48-year old Sheila Lindsey has been identified by the Houston Chronicle as the victim of the latest Harris County drunk driving incident resulting in a fatality. Ms. Lindsey worked as a custodian for the Harris County Toll Road Authority and was performing her job duties late Wednesday May 25th, 2011 when a Chevrolet Camaro driven by a 38-year old bartender named Julie Little crashed into a concrete barrier, went airborne and struck Ms. Lindsey, presumably killing her instantly. Ms. Lindsey is the first Harris County Toll Road Authority employee to be killed while on the job. The Houston Chronicle’s story sets out a glowing picture of Ms. Lindsey whose coworkers say she was very well liked, friendly, caring, always ready to help others out and was known to always have a big, bright smile. Ms. Lindsey was assigned to the North Sam Houston Tollway toll plaza.
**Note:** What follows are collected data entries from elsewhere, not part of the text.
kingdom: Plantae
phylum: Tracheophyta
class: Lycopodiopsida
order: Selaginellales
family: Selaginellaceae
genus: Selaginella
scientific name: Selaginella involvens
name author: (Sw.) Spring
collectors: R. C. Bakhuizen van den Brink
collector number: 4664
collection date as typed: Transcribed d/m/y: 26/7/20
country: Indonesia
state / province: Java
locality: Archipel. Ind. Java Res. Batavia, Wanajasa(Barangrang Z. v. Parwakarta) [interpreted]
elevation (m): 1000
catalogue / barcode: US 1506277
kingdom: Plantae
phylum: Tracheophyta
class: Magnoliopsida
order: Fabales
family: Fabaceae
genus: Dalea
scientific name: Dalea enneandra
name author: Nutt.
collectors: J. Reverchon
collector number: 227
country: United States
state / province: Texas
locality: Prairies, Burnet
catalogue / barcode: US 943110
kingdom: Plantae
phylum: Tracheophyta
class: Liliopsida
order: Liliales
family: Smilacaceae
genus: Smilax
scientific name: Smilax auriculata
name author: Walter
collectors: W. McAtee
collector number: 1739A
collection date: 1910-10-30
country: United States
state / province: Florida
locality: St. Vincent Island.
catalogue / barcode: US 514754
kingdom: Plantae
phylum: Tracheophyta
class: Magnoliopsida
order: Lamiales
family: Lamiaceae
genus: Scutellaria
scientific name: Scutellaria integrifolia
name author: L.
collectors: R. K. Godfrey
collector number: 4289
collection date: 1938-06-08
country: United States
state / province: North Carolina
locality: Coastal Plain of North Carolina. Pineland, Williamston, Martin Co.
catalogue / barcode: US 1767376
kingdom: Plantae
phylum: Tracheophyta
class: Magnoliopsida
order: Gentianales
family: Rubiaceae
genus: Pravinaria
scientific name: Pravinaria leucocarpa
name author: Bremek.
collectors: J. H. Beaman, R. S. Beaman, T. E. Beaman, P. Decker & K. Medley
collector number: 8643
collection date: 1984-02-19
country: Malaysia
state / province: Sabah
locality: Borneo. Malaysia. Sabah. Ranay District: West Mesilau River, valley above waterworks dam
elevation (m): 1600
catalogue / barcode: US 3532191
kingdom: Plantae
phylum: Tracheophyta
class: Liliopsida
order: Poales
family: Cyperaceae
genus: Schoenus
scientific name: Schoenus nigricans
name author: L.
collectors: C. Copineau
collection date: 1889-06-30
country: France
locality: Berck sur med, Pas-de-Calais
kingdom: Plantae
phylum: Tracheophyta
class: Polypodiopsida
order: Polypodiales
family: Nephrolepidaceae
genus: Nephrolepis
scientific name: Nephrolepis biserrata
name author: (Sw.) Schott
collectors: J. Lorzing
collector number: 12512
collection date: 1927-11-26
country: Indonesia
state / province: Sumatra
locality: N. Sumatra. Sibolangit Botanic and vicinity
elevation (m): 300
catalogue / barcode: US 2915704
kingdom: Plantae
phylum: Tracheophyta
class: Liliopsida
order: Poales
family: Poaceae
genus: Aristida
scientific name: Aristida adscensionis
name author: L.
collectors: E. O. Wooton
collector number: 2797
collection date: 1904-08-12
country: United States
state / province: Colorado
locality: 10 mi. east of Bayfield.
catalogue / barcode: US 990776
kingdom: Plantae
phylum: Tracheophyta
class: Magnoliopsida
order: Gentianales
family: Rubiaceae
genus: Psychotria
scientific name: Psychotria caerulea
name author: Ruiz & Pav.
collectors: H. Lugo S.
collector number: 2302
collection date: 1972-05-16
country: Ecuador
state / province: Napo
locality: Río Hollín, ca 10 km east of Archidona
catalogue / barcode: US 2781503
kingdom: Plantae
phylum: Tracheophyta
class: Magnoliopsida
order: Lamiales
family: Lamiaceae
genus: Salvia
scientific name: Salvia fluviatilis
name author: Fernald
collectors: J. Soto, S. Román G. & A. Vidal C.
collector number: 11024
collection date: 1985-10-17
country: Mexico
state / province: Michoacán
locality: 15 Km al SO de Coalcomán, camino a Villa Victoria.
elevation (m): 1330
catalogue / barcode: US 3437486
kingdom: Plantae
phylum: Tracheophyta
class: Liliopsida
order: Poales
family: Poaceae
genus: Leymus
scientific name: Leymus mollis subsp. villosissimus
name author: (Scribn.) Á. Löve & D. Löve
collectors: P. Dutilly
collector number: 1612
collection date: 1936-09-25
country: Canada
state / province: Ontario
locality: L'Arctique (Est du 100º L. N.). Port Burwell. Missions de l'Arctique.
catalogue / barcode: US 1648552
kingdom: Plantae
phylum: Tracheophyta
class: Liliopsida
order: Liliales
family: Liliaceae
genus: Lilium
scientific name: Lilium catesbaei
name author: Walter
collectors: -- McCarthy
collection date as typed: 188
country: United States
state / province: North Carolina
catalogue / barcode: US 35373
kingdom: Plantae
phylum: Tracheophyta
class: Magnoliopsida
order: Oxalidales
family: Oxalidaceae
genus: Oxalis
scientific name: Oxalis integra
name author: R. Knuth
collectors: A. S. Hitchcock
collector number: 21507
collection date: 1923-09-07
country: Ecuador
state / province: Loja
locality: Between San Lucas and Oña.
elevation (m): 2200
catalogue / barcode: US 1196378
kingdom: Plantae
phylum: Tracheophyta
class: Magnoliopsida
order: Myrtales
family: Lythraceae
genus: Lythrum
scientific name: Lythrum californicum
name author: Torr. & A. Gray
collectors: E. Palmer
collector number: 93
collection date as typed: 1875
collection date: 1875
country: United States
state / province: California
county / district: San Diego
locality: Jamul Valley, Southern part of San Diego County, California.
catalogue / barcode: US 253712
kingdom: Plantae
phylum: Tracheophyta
The driver of the Camaro, Julie Little, was arrested around 1:00pm on Thursday May 26th by Harris County Constables at a home in Montgomery County. A blood draw was taken from Little after the crash because investigating officers could smell alcohol on her. It was subsequently determined that Little’s Blood Alcohol Content (BAC) was .165 which is more than twice Texas’ legal limit for intoxication, which is .08. It was also determined that Ms. Little had no less than 3 narcotics in her system also.

The Precinct 4 Contable’s office has said that investigators are going to examine the 2011 Camaro’s black box to download crash data and determine how fast the Camaro was traveling at the time of the deadly crash. Little had bought the Camaro only three days before the crash. Indications are that the Camaro was traveling at a very high rate of speed and that Little made no attempt to brake. Assistant Chief Mark Herman with Precinct 4 Constables said that the Texas Alcoholic Beverage Commission (TABC) was also assisting in the investigation because Little is supposedly a bartender in Harris County, and if Little were intoxicated while she was on the job that would be illegal. If the TABC investigation were to reveal that Little was intoxicated while working at a bar prior to the accident, there may be liability on the bar for Ms. Lindsey’s death.

This incident is a prime example of the tragic consequence that can result from a person’s selfish decision to drive while intoxicated. Our condolences to Ms. Lindsey’s friends, family and co-workers for their loss.